LINCOLN — No information about Nebraska voters was shared with a commission formed by President Donald Trump to investigate claims that millions of illegal votes were cast in the 2016 election before the president disbanded the panel on Wednesday, the Nebraska Secretary of State's Office said.

Led by Kansas Secretary of State Kris Kobach, the bipartisan Presidential Commission on Election Integrity met only twice before its work was bogged down in a series of lawsuits from states across the country.

Trump signed an executive order Wednesday asking the Department of Homeland Security to review the commission's findings, essentially dissolving the panel, before casting blame onto his political opponents through Twitter.

"Many mostly Democrat States refused to hand over data from the 2016 Election to the Commission On Voter Fraud. They fought hard that the Commission not to see their records or methods because they know that many people are voting illegally. System is rigged, must go to Voter I.D.," Trump tweeted.
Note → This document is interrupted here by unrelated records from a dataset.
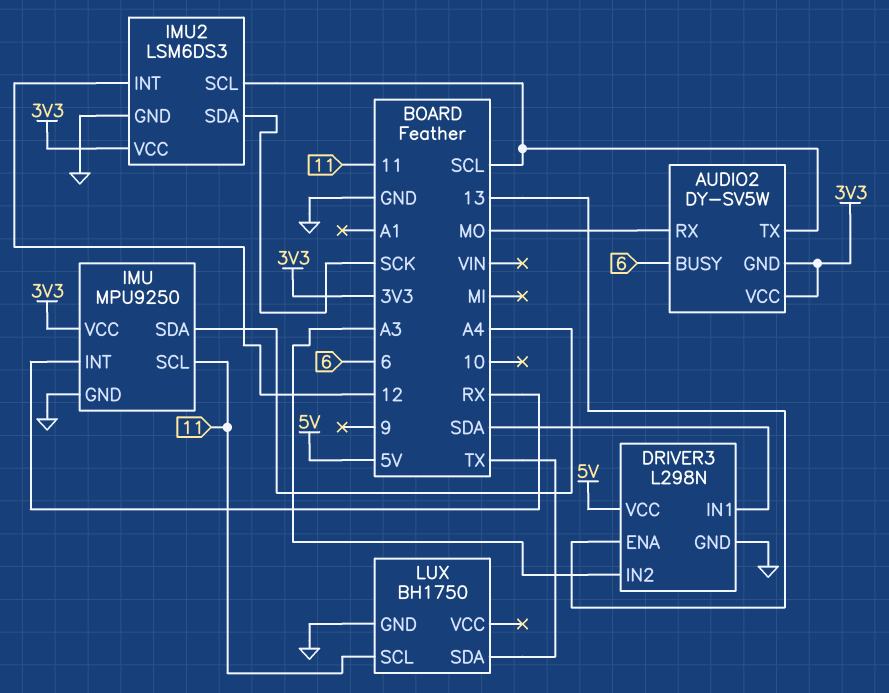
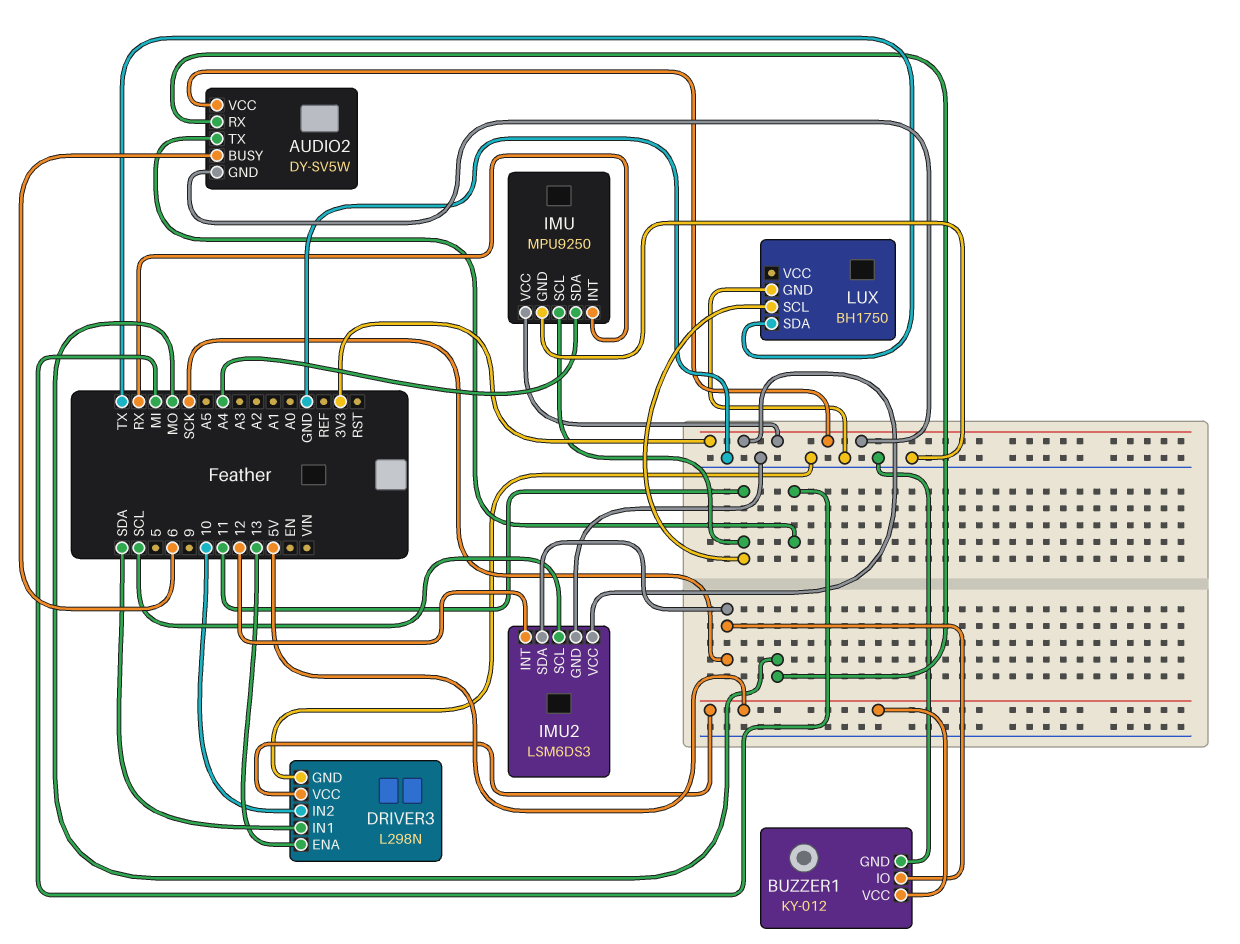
AUDIO2 pin TX: SCL -> MI
BUZZER1: none -> KY-012
BUZZER1 pin GND: none -> GND
BUZZER1 pin IO: none -> SCK
BUZZER1 pin VCC: none -> 5V
DRIVER3 pin IN2: A3 -> 10

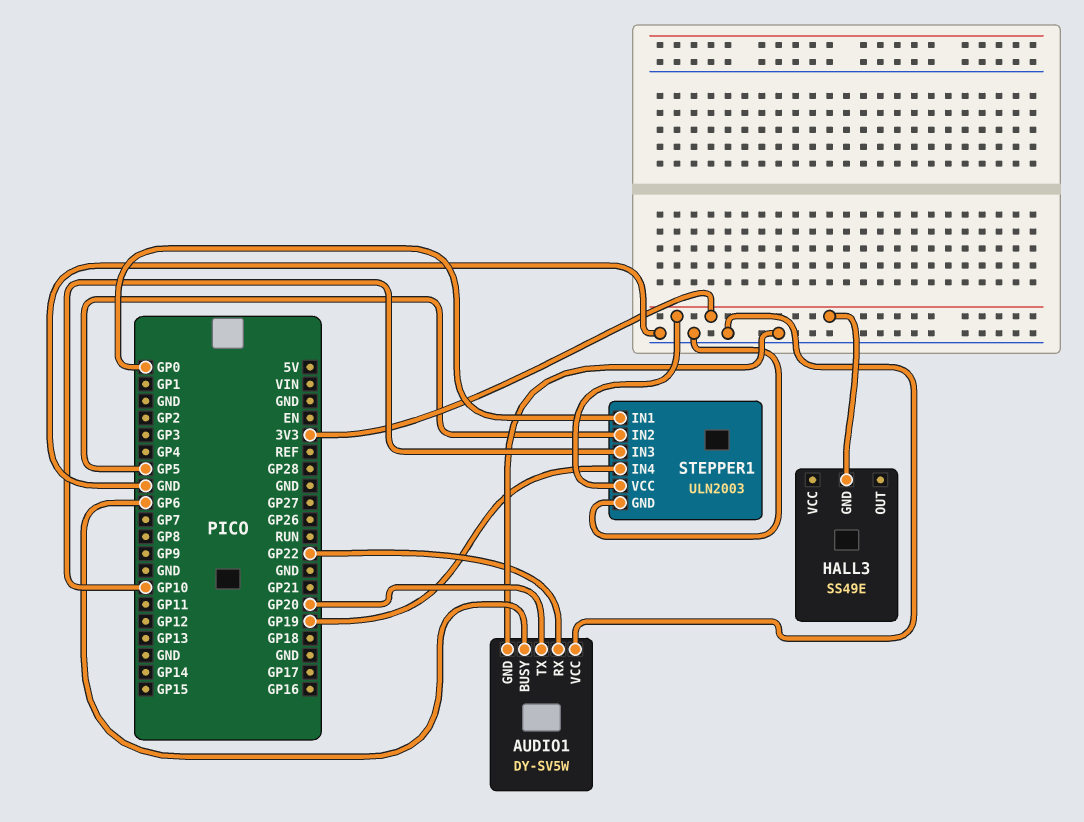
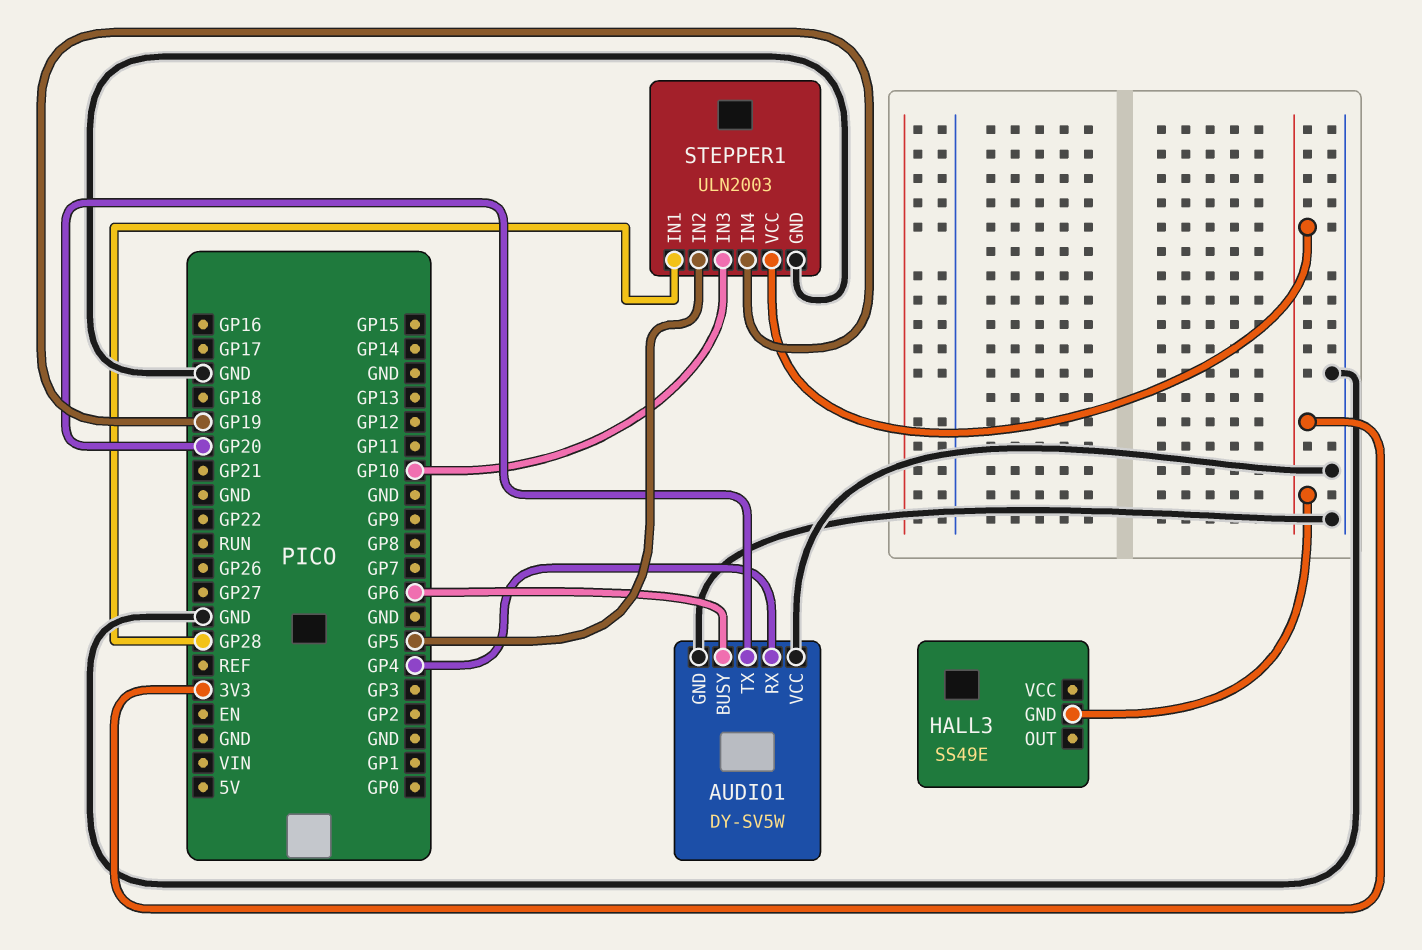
AUDIO1 pin RX: GP22 -> GP4
STEPPER1 pin IN1: GP0 -> GP28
In July 2016, Nebraska Secretary of State John Gale -- a Republican -- said he planned to comply with the request if the commission could offer assurances that data turned over as part of the request would be stored and used in compliance with Nebraska state law.

Most states had issued full or partial denials to the commission's request, which including obtaining voters' names, addresses, birth dates, political party registration and voter history, while also seeking more clarification about how the information would be used.

Much of that information is public record in Nebraska, Gale said last summer, but a request for the Social Security numbers of Nebraskans was not, and would not have been included in the request.

Gale told The Associated Press in September he still had not received the assurances he sought from the commission after its work had been put on hold following several lawsuits from states and civil rights organizations. Gale also sought information on the status of those lawsuits.

On Thursday, a spokeswoman from the Secretary of State's Office said no voter information had been released before the commission disbanded.